A Strategic Shift in Fleet Composition
DHT is in the midst of a deliberate fleet renewal program, replacing aging tonnage with more efficient, modern vessels. The first quarter saw the delivery of the first three ships in the company’s four-vessel Antelope-class program: the DHT Antelope in January, followed by the DHT Addax and DHT Gazelle in March. A fourth vessel, the DHT Impala, is slated for delivery later this summer.
This modernization is not just about efficiency. We see a replacement strategy. The newbuildings are tied to the divestment of the company’s three oldest ships, all constructed in 2007. Two of these have already been handed over to buyers, and the final vessel, the DHT Bauhinia, was sold during the quarter for $51.5 million. DHT expects a capital gain of $34.2 million from that transaction once delivery is finalized in June or July.
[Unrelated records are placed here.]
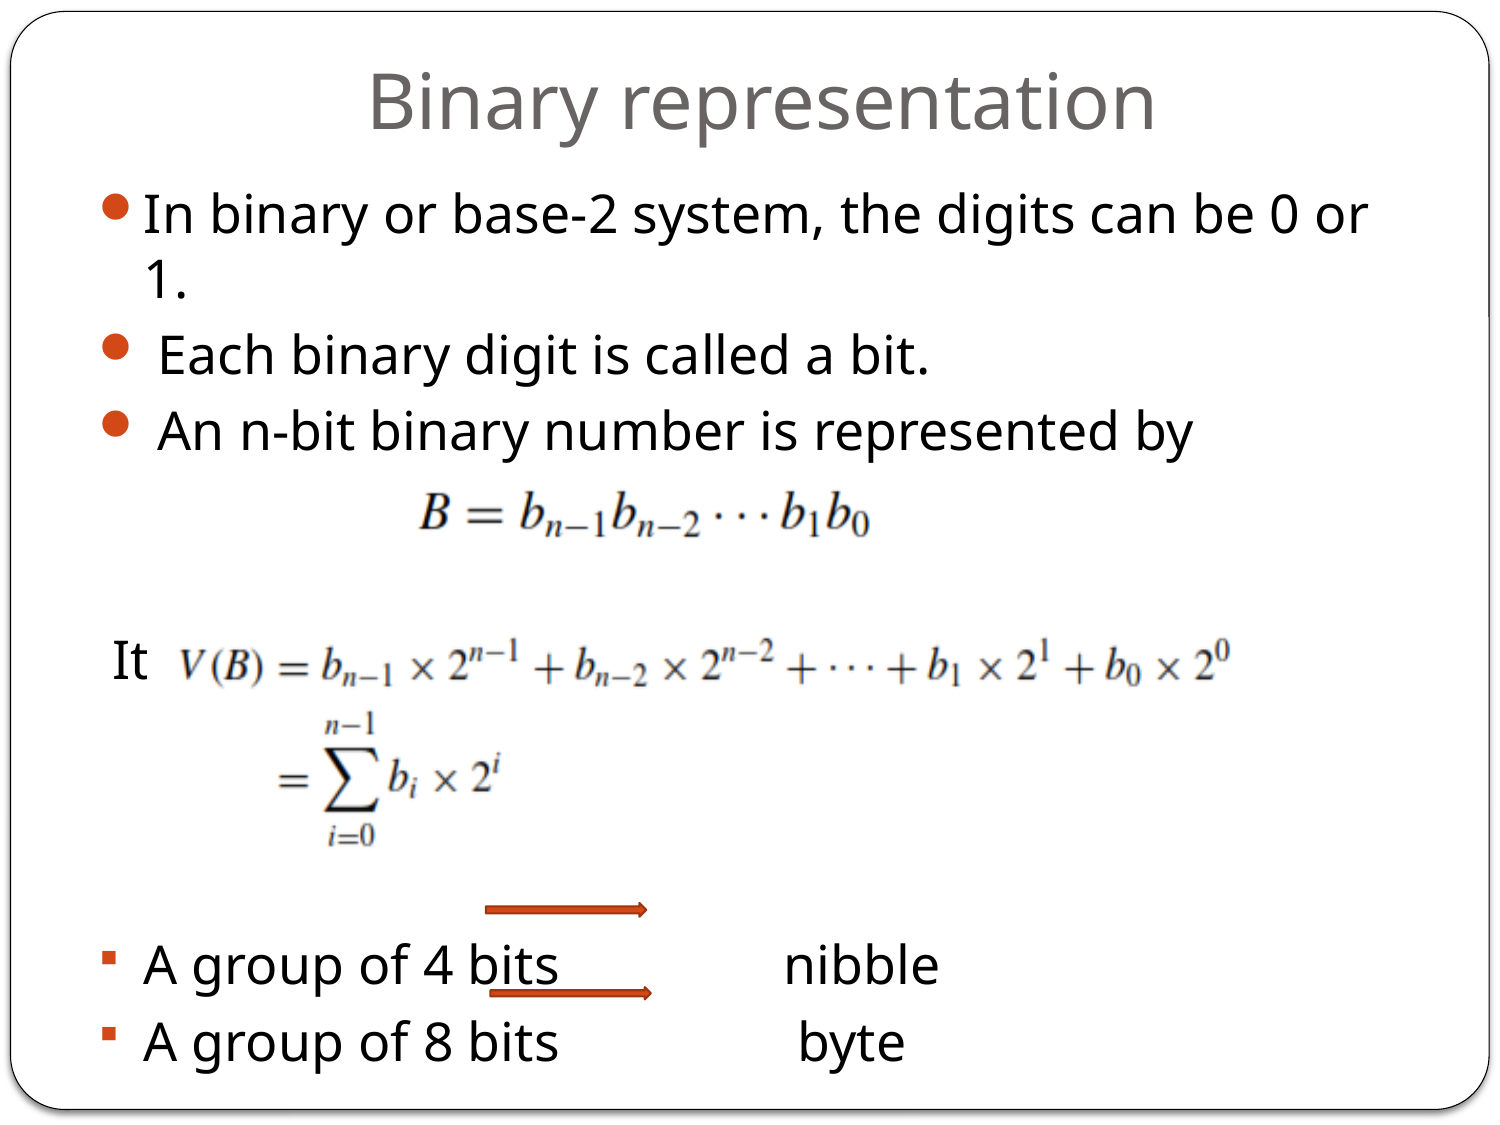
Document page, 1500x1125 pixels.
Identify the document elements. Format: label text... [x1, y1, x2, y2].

list In binary or base-2 system, the digits can be 0 or 1. Each binary digit is called a bit. An n-bit binary number is represented by It has a value A group of 4 bits nibble A group of 8 bits byte [83, 172, 1425, 1080]
picture [147, 623, 1247, 866]
text_box [489, 986, 652, 1001]
text_box [484, 901, 648, 918]
picture [398, 464, 895, 563]
title Binary representation [100, 45, 1425, 161]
Beyond the newbuilds, the company has been active in the charter market to lock in elevated rates. The 2016-built DHT Harrier recently extended its contract for five years, while several other vessels secured one-year charters with daily rates ranging from $90,000 to $105,000. This mix of spot and term contracts allows the company to capture current market peaks while ensuring a baseline of revenue.
The Q2 Outlook: Spot Market Surge
The most striking data point from the earnings call is the projected jump in spot market earnings for the second quarter. While vessels in the spot market averaged $91,700 per day in Q1, the outlook for Q2 is significantly more aggressive.
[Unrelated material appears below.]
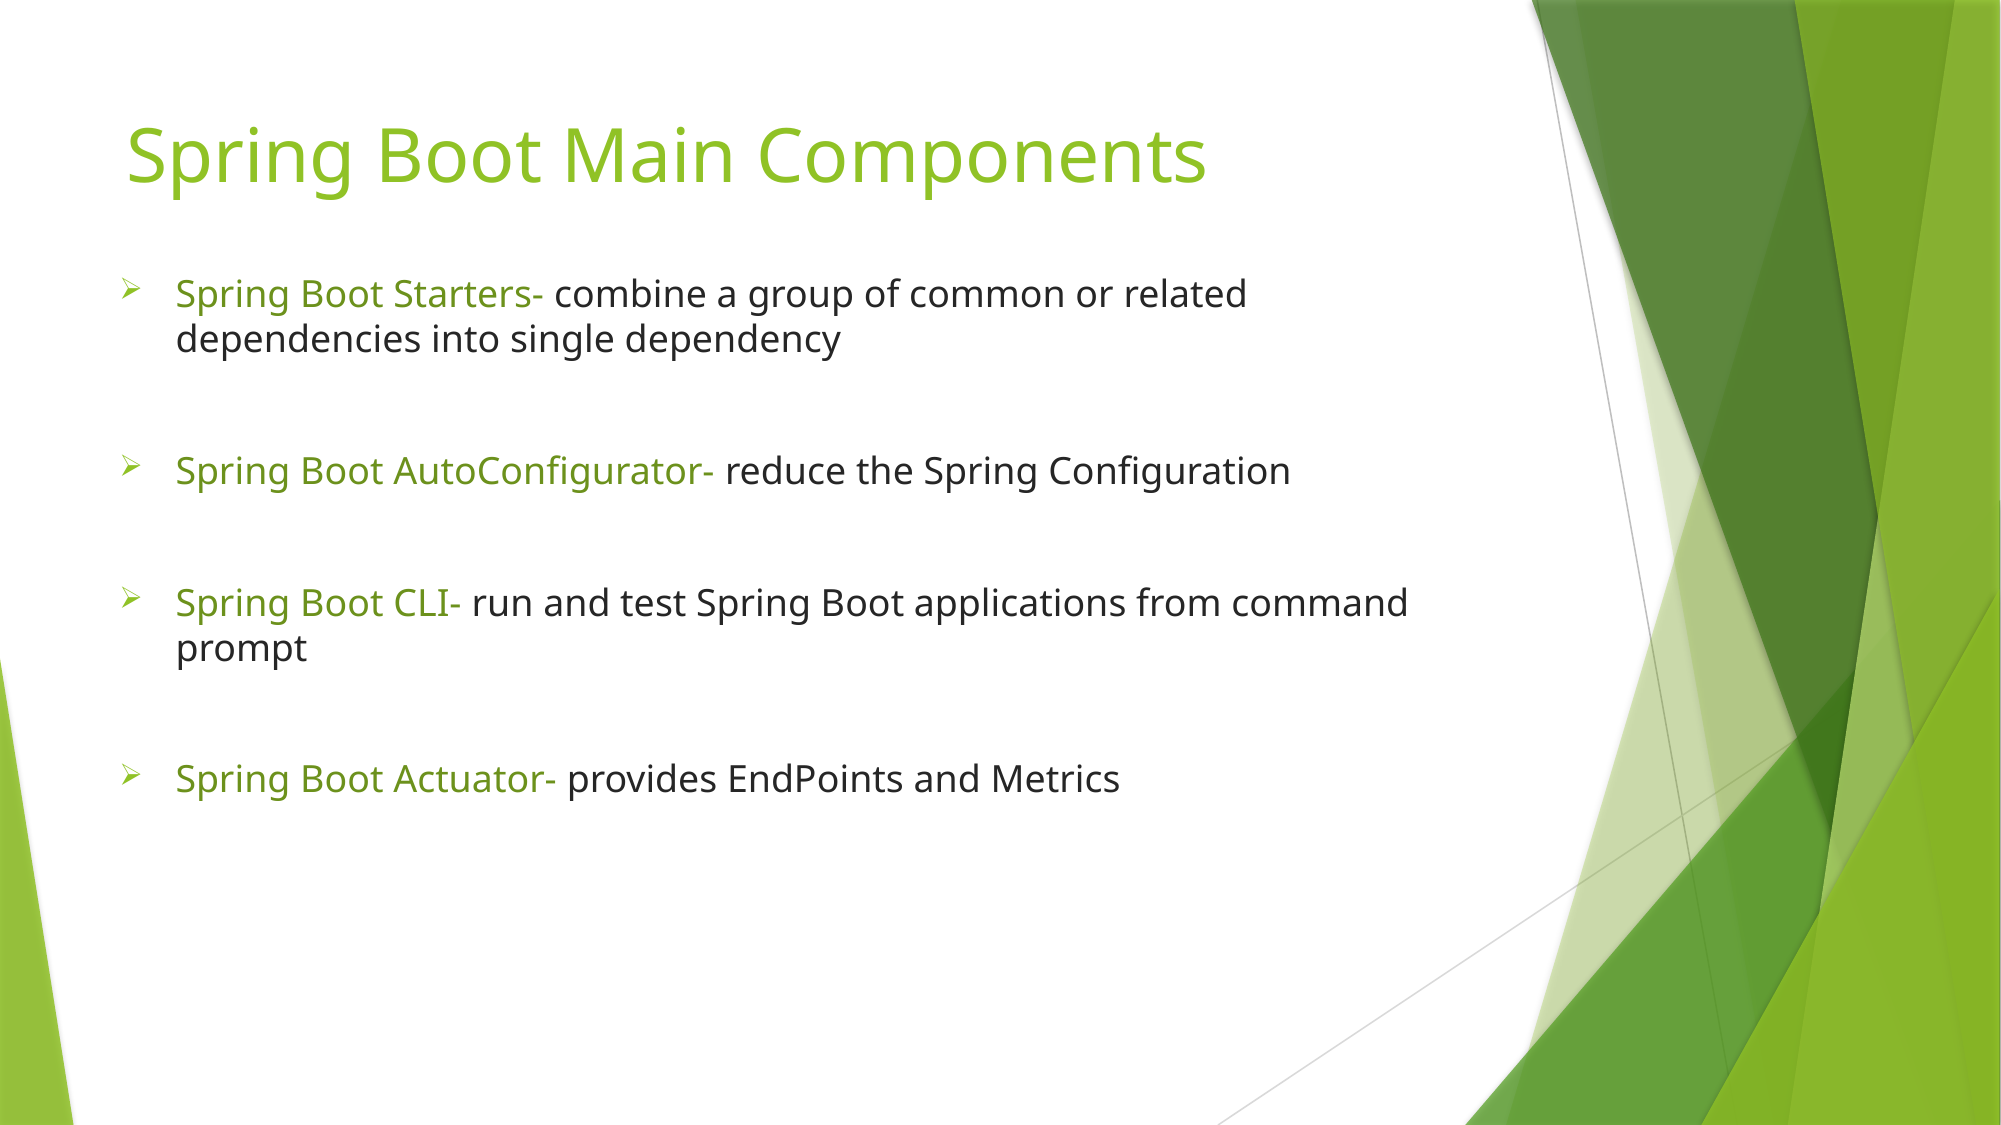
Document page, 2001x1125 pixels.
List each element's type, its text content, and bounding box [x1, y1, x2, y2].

title Spring Boot Main Components [111, 99, 1522, 228]
list Spring Boot Starters- combine a group of common or related dependencies into single dependency Spring Boot AutoConfigurator- reduce the Spring Configuration Spring Boot CLI- run and test Spring Boot applications from command prompt Spring Boot Actuator- provides EndPoints and Metrics [104, 262, 1515, 900]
Chief Financial Officer Laila Cecilie Halvorsen revealed that 88% of the company’s 1,025 anticipated spot days for the second quarter have already been booked at an average rate of $168,300 per day. This surge is so significant that the company estimates its spot profit-and-loss break-even for the quarter to be less than zero, meaning time-charter earnings alone are expected to cover all forecasted costs.
| Metric | Q1 2026 (Actual) | Q2 2026 (Projected) |
|---|---|---|
| Avg. Spot Rate (per day) | $91,700 | $168,300 (88% booked) |
| Avg. Time-Charter Rate (per day) | $61,300 | $73,900 |
| Fleet Avg. TCE (per day) | $78,800 | TBD |
| P&L Break-even (per day) | N/A | < $0 |
Geopolitical Risk and the ‘Shadow Fleet’
Operating VLCCs means operating at the mercy of global geopolitics. President and CEO Svein Moxnes Harfjeld addressed the ongoing hostilities involving Iran, noting that while these conflicts introduce risk premiums on certain routes, DHT has maintained a cautious posture. Harfjeld explicitly stated that trading inside the Strait of Hormuz is currently a “non-starter” for the company, citing the primary responsibility to ensure the safety of the crew.
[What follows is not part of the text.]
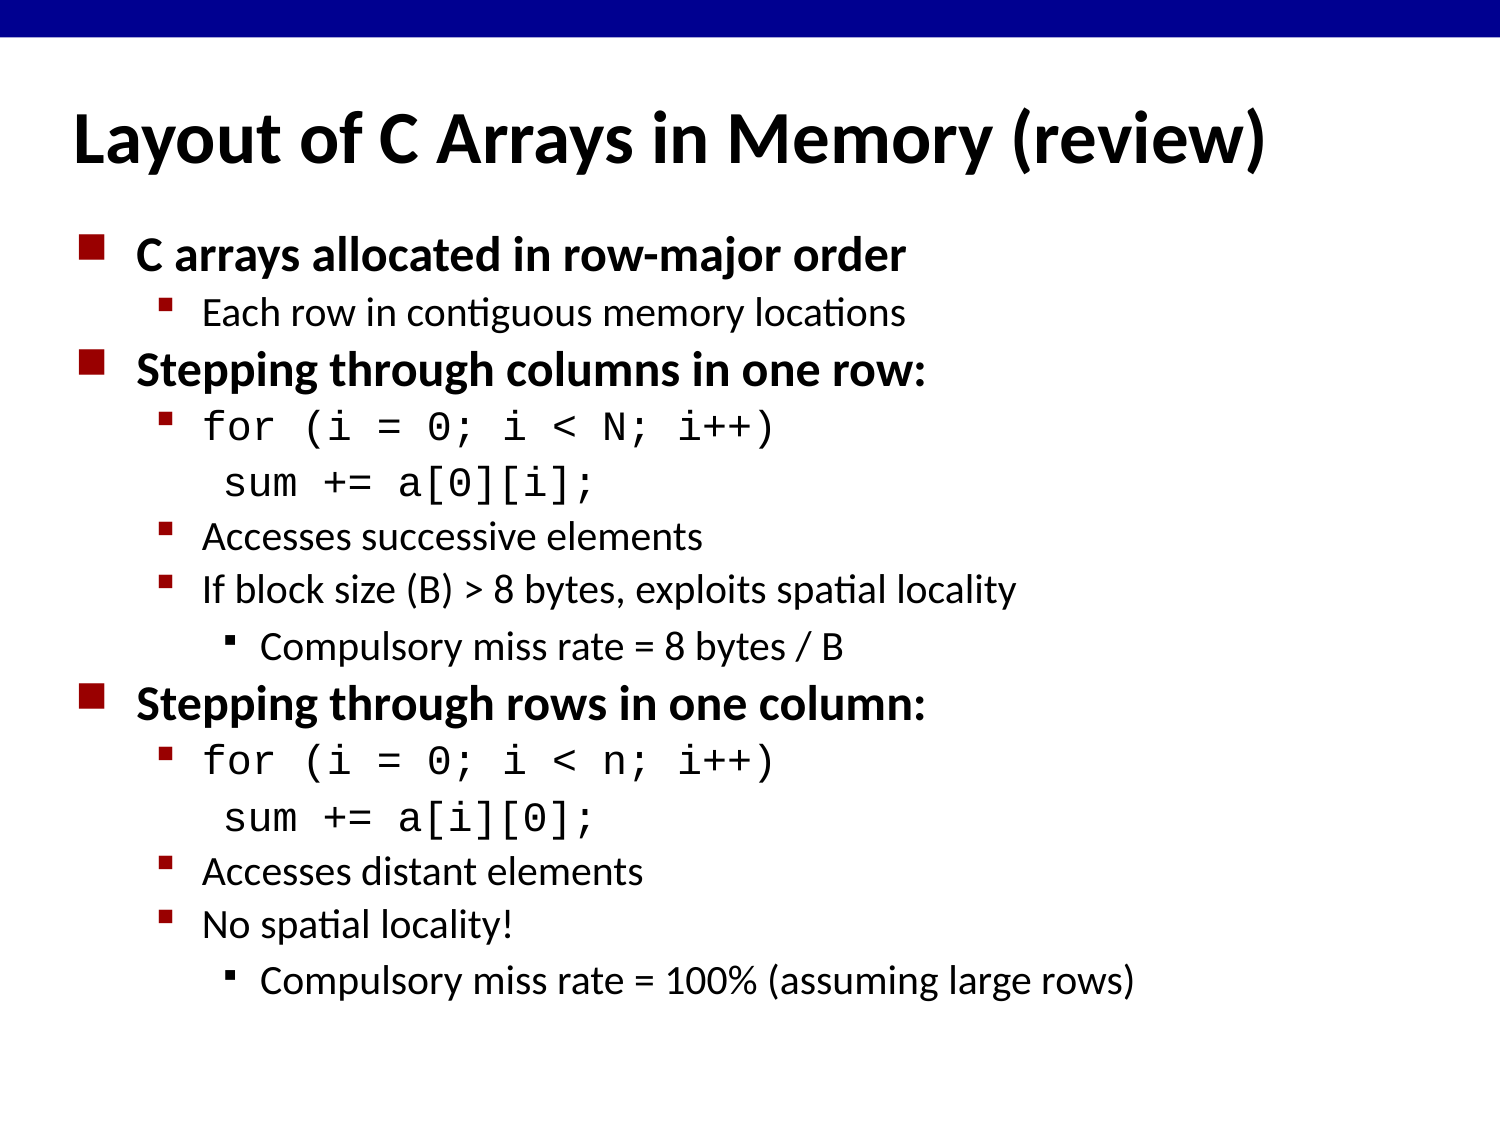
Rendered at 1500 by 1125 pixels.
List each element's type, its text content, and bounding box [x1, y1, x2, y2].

list C arrays allocated in row-major order Each row in contiguous memory locations Stepping through columns in one row: for (i = 0; i < N; i++) sum += a[0][i]; Accesses successive elements If block size (B) > 8 bytes, exploits spatial locality Compulsory miss rate = 8 bytes / B Stepping through rows in one column: for (i = 0; i < n; i++) sum += a[i][0]; Accesses distant elements No spatial locality! Compulsory miss rate = 100% (assuming large rows) [64, 223, 1361, 1040]
title Layout of C Arrays in Memory (review) [58, 71, 1305, 197]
Interestingly, Harfjeld pointed to a potential long-term catalyst for the compliant tanker market: the possible relief of sanctions on Venezuelan and Iranian crude. Currently, much of this oil is moved by a “shadow fleet”—older, non-compliant tankers that operate outside standard regulatory and insurance frameworks.
If these cargoes shift back to compliant operators like DHT, it could fundamentally change the market. Such a move could accelerate the retirement of non-compliant tonnage, potentially shrinking the global working fleet by 10% to 15%, which would tighten supply and likely support higher freight rates over the long term.

Regarding maintenance, the company is staying on track with its dry-docking program. Seven vessels are scheduled for surveys in 2026, a process that has already been factored into the company’s capital expenditure and cash flow outlook, meaning shareholders should not expect unexpected disruptions to fleet availability.
Disclaimer: This article is provided for informational purposes only and does not constitute financial, investment, or legal advice.
The next major milestone for DHT shareholders will be the ex-dividend date on May 21, with the subsequent dividend payment scheduled for May 28. Investors will also be watching for the delivery of the DHT Impala this summer to complete the current newbuilding phase.